#### WHAT IS REQUIRED
Retype all of the entries below line for line, without changing anything, and omit the pictures from your copy.

(Stored items)
§ §

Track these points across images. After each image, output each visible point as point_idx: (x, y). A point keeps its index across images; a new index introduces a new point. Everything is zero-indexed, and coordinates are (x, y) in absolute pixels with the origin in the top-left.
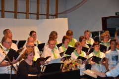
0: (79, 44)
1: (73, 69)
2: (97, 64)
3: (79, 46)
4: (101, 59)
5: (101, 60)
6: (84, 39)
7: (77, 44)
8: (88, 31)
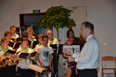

§ §

#### EXERCISE RESPONSE
Track these points across images. After each image, output each visible point as point_idx: (x, y). A point keeps its index across images; a new index introduces a new point. Everything is zero-indexed, and coordinates are (x, y) in absolute pixels with the origin in the top-left.
0: (79, 44)
1: (73, 69)
2: (97, 64)
3: (79, 46)
4: (101, 59)
5: (101, 60)
6: (84, 39)
7: (77, 44)
8: (88, 31)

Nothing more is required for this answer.